Le rapport de Brodeck de Philippe Claudel
Au lendemain de la seconde guerre mondiale, dans un petit village frontalier d’Alsace Lorrraine, isolé par les montagnes, Brodeck établit de brèves notices sur l’état de la flore, des saisons, un
travail sans importance pour son administration. Il ne sait même pas si ses rapports parviennent à destination. Depuis la guerre, les courriers fonctionnent mal.

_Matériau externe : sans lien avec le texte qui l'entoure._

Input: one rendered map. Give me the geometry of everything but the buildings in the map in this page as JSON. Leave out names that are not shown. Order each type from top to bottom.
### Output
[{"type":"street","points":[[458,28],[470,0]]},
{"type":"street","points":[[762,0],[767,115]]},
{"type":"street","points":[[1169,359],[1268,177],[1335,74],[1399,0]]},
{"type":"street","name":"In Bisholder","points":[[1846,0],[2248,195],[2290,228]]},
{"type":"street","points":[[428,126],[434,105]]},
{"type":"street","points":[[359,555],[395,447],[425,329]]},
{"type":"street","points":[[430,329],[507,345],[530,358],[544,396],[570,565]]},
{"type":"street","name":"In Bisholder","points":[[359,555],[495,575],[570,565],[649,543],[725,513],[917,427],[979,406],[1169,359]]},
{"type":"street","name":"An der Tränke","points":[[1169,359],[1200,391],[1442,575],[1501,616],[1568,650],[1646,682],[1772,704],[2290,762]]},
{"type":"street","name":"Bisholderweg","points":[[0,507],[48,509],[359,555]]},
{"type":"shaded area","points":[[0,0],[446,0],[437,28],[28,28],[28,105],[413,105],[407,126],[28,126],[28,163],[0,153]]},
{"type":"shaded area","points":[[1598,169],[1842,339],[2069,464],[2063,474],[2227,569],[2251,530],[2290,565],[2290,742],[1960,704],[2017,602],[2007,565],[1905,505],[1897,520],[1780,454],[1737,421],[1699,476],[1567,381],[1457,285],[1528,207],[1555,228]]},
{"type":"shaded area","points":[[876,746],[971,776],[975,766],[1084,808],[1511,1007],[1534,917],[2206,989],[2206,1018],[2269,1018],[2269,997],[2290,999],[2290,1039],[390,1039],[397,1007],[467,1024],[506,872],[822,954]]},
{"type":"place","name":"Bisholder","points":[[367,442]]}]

Le maréchal-ferrant du village
lui demande de consigner les événements qui ont abouti au dénouement tragique sans ajouter de détails inutiles. Miraculé des camps de concentration, Brodeck s’est appliqué à tout oublier et
surtout, il n’a jamais essayé de lever le voile sur l’éventuelle culpabilité des villageois dans les horreurs qui ont touché son entourage. (Le livre de poche)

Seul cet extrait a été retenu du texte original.